BENGUET farmers are seeking to sell their produce in the summer capital’s Session Road.
Nora Ganase, president of La Trinidad Vegetable Trading Post Association Inc., and Agusta Balanoy, manager of Hi-Land Farmers Multi-purpose Cooperative on January 7 penned Baguio City Mayor Benjamin Magalong stating their request to help create more demand for vegetables.
“Although, we are aware that the closure of Session Road for pedestrianization ended last December 2019, may we again knock on you and your officialdom’s generosity and allow us to sell highland vegetables for the four Sundays of January 2020,” the letter reads.
Both added the peak season for the vegetable is over, the usual problem of oversupply but low demand hit farmers anew, adding wholesale rate of highland are low that some are even below cost of production.
Ganase and Balanoy stated “Last week and this week, cabbage and wombok dipped to as low as P3 per kilogram, carrots as low as P8, broccoli to as low as P10, garden pea P25 per kilo.”
The league assured to comply with any conditions the local government will ask and are amenable for talks and discussions.

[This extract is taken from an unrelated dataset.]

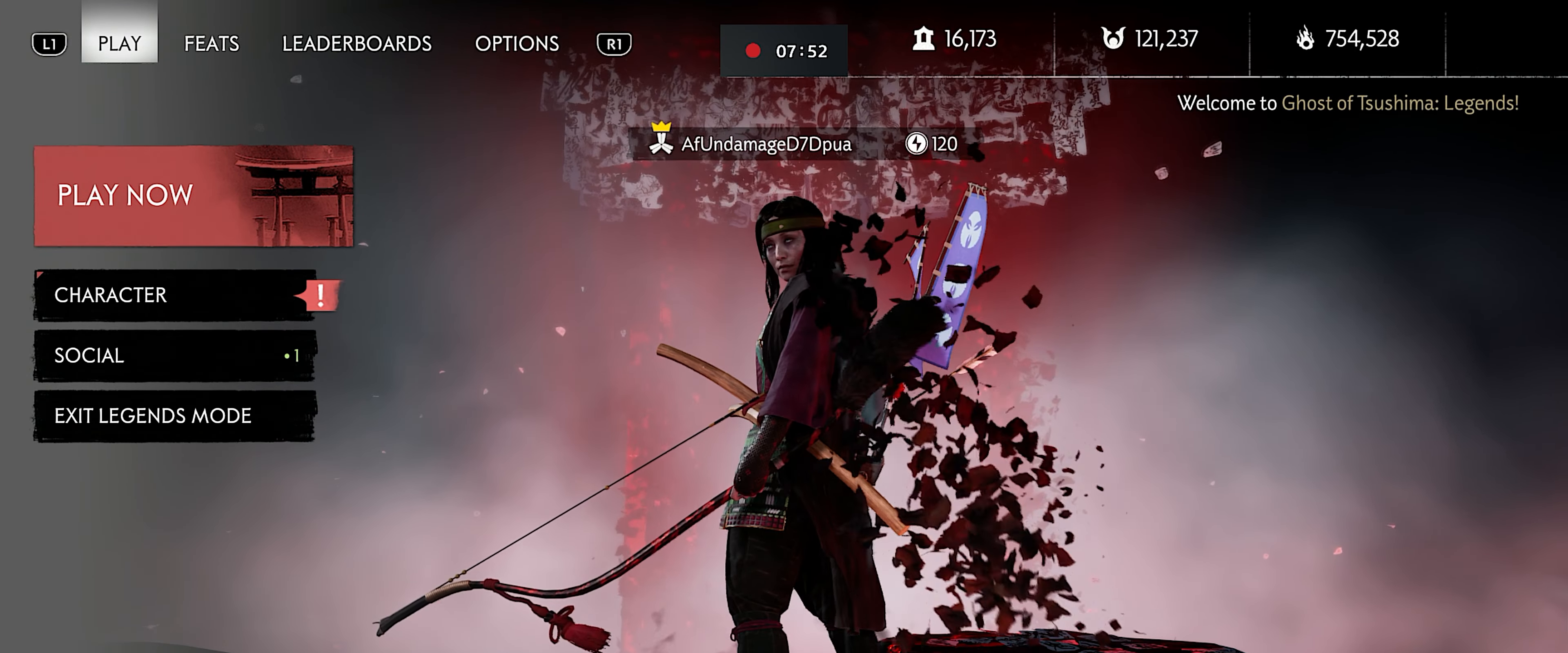
{"buttons": [], "left_stick": "center", "right_stick": "center", "events": []}
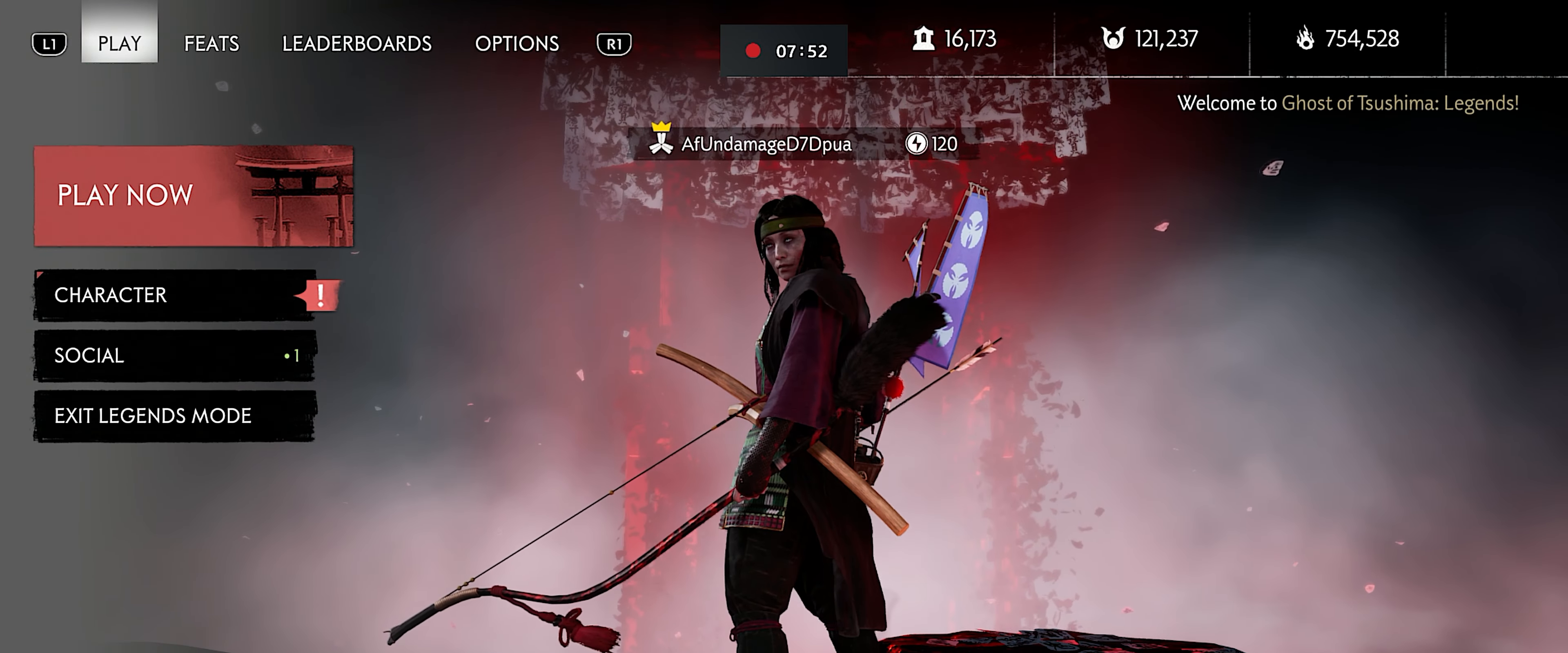
{"buttons": [], "left_stick": "center", "right_stick": "center", "events": []}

On a daily basis, Balanoy added there are more than 100 trucks entering the La Trinidad trading post.
With a rich history of more than three decades, the trading post is one of the biggest vegetable trading areas in Benguet province together with multi-million Benguet Agri-Pinoy Trading Center providing vegetables around various key markets in the country.
In August last year, Session Road was closed to the public every Sunday to test the feasibility of pedestrianizing the road and to provide more chances to people to freely walk around the city.
Various events activities were also highlighted in Session road, one of which include cargo trucks carrying selected fruits in Mindanao shipped and displayed in the city for the first Mindanao Development Authority (MinDA) Fruit festival.